### O QUE SE PEDE
Reproduza fielmente o trecho do texto sobre a crise dos alimentos, começando em "domingo, junho 01, 2008" e terminando em "chegar ao fim.".

### TEXTO FORNECIDO
════════════════
Entrevista:O Estado inteligente

domingo, junho 01, 2008

Amartya Sem *Os ricos estão mais famintos

O ESTADO DE S PAULO
A crise dos alimentos que está ameaçando as vidas de milhões de
pessoas vai abrandar-se ou se agravará com o passar do tempo? A
resposta é: ambas as coisas. A alta recente dos preços dos alimentos
foi causada em grande parte por problemas temporários, como seca na
Austrália, na Ucrânia e em outros países. Embora a necessidade de
vultosas operações de ajuda seja algo da maior urgência, a crise
profunda dos dias de hoje deve chegar ao fim.

Entretanto, subjacente a essa crise se encontra um problema
fundamental que só poderá intensificar-se, a não ser que nos
conscientizemos dele e procuremos solucioná-lo.

É a história de dois povos. Segundo uma versão da história, um país
onde os pobres são muito numerosos registra repentinamente uma
expansão econômica, mas apenas a metade da população participa dessa
nova prosperidade. Os que se beneficiam com ela gastam grande parte da
renda recém-adquirida em alimentos e, se a oferta não aumentar com
bastante rapidez, os preços poderão disparar. O restante dos pobres
agora enfrenta uma alta dos preços dos alimentos, mas não da renda, e
começa a morrer de fome. Tragédias como esta ocorrem repetidamente no
mundo.
════════════════
### DADOS PARA ANÁLISE
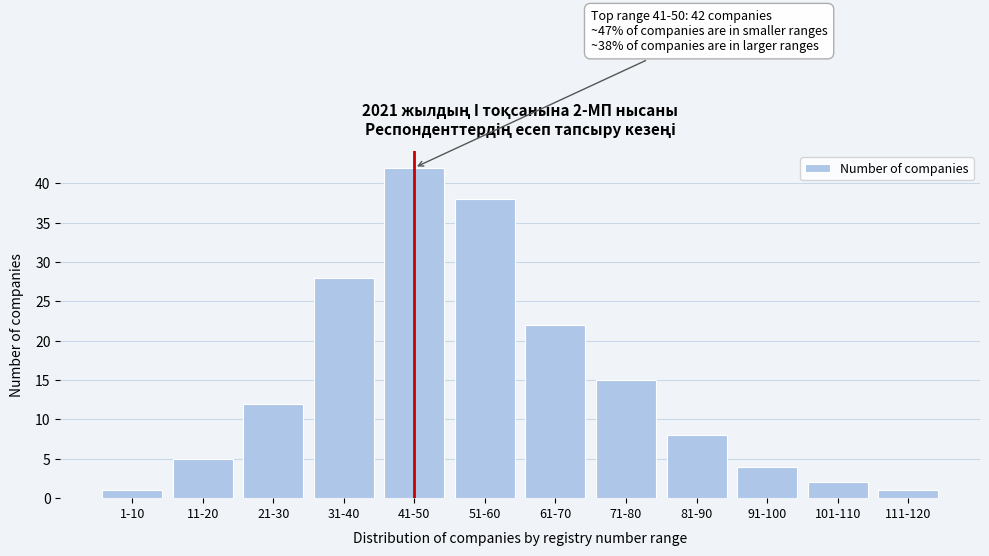

Reading left to right, what are all the values shown in this chart?

1-10=1	11-20=5	21-30=12	31-40=28	41-50=42	51-60=38	61-70=22	71-80=15	81-90=8	91-100=4	101-110=2	111-120=1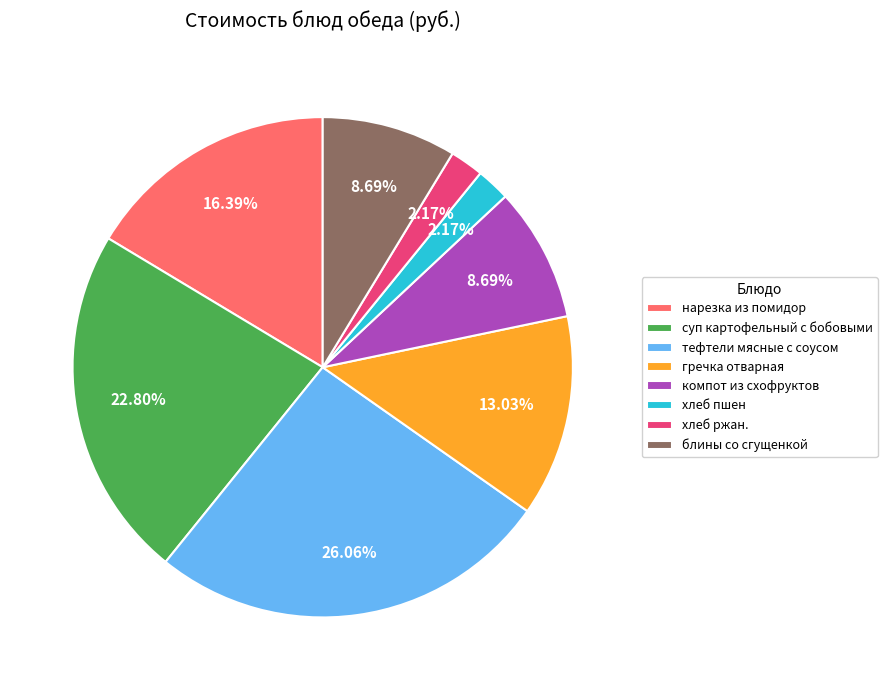

To the nearest percent, what is the difference between the тефтели мясные с соусом and хлеб пшен slice percentages?

24%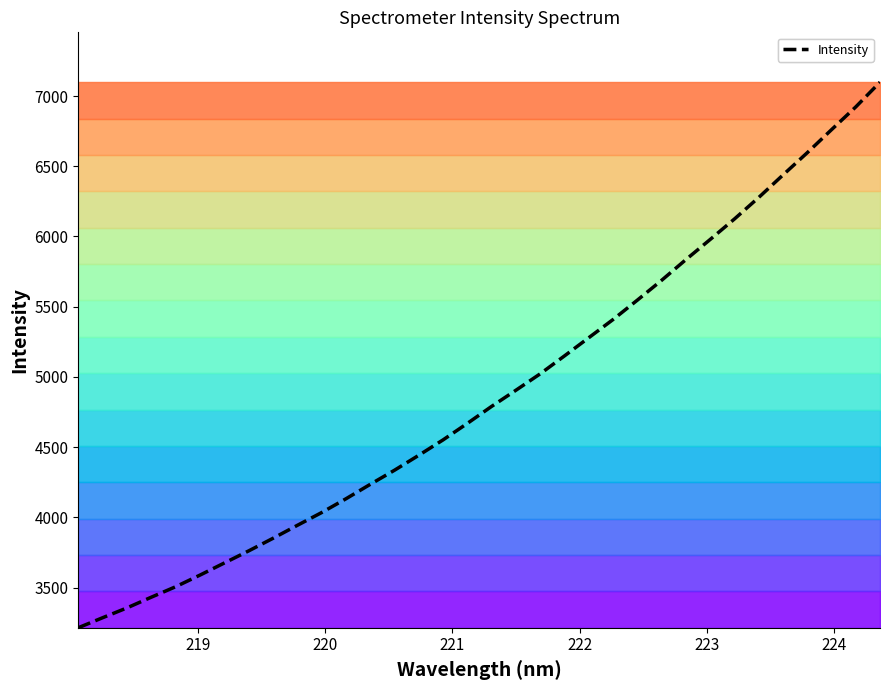

What is the highest value of the Intensity series?

7098.5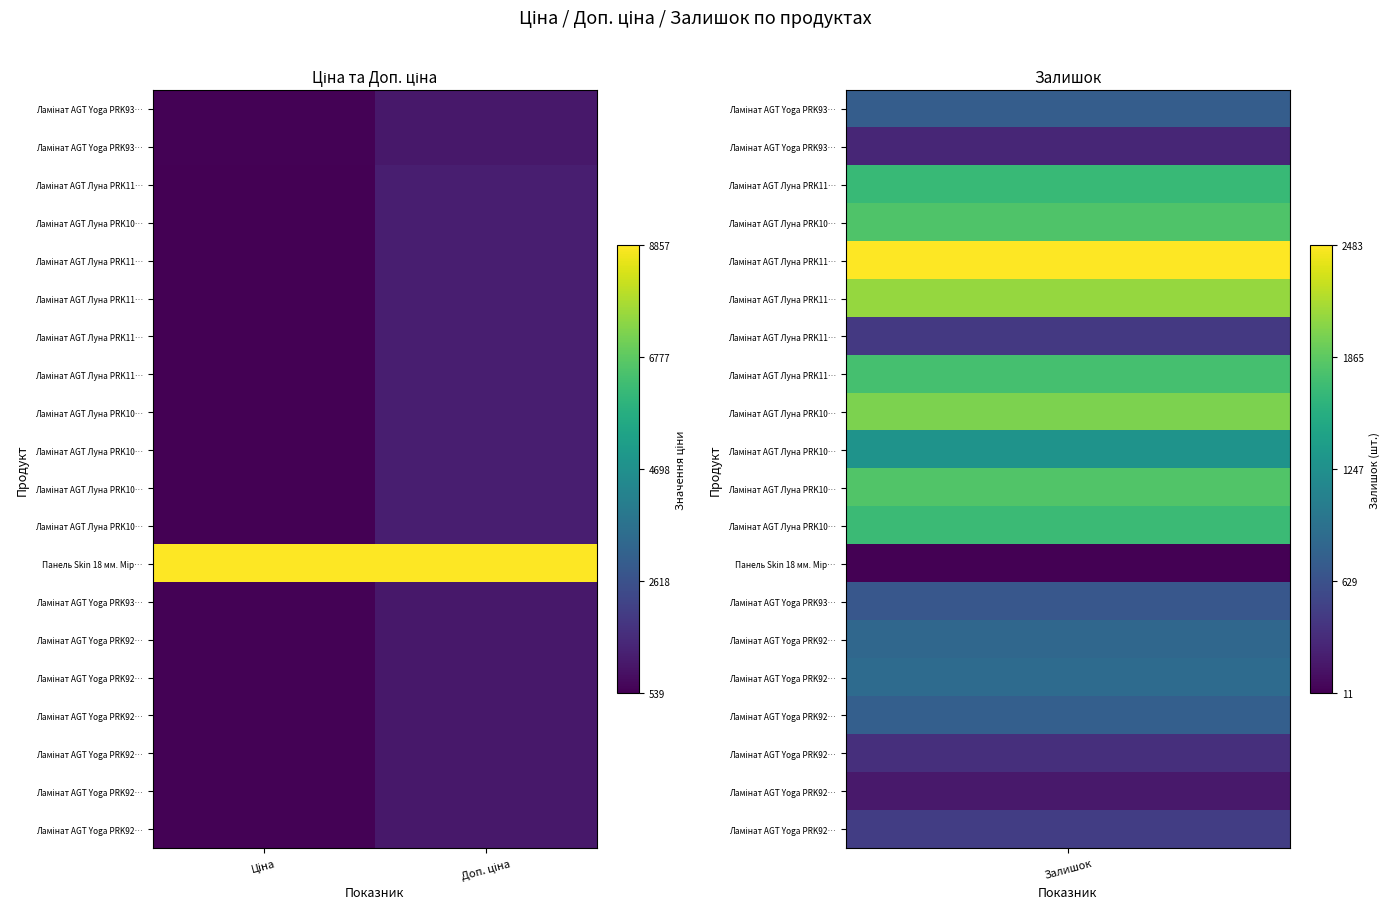

Which has a higher value, Доп. ціна or Ціна?

Доп. ціна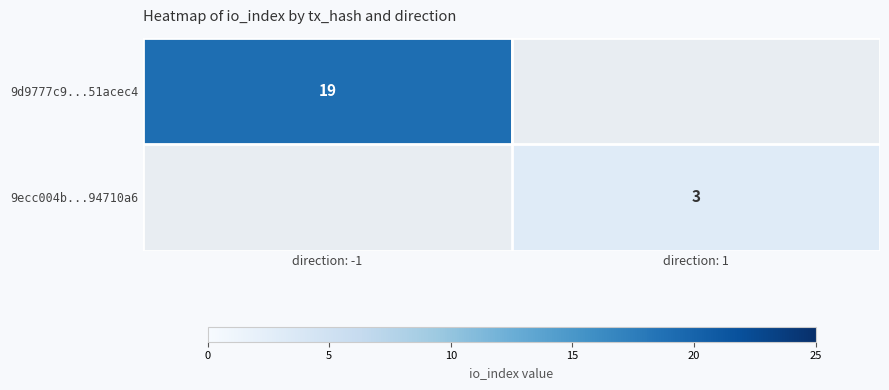

Is the value of 9d9777c9...51acec4 at direction: -1 greater than the value of 9ecc004b...94710a6 at direction: 1?

Yes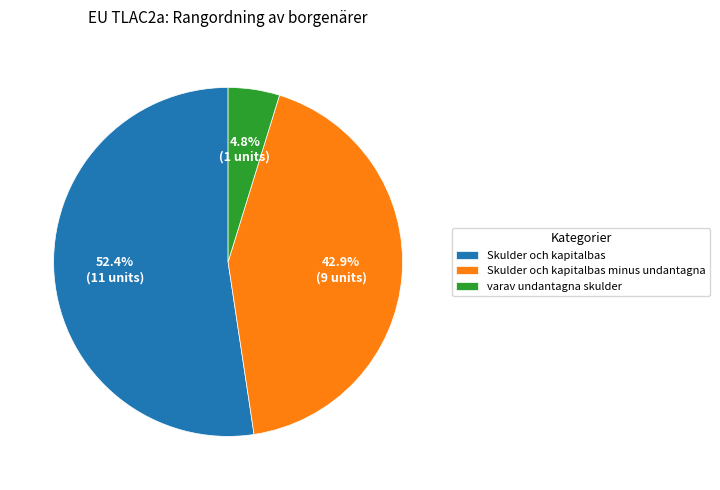

Rank the categories by value from highest to lowest.

Skulder och kapitalbas, Skulder och kapitalbas minus undantagna, varav undantagna skulder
════════════════
### RESPOSTA DO EXERCÍCIO
domingo, junho 01, 2008

Amartya Sem *Os ricos estão mais famintos

O ESTADO DE S PAULO
A crise dos alimentos que está ameaçando as vidas de milhões de
pessoas vai abrandar-se ou se agravará com o passar do tempo? A
resposta é: ambas as coisas. A alta recente dos preços dos alimentos
foi causada em grande parte por problemas temporários, como seca na
Austrália, na Ucrânia e em outros países. Embora a necessidade de
vultosas operações de ajuda seja algo da maior urgência, a crise
profunda dos dias de hoje deve chegar ao fim.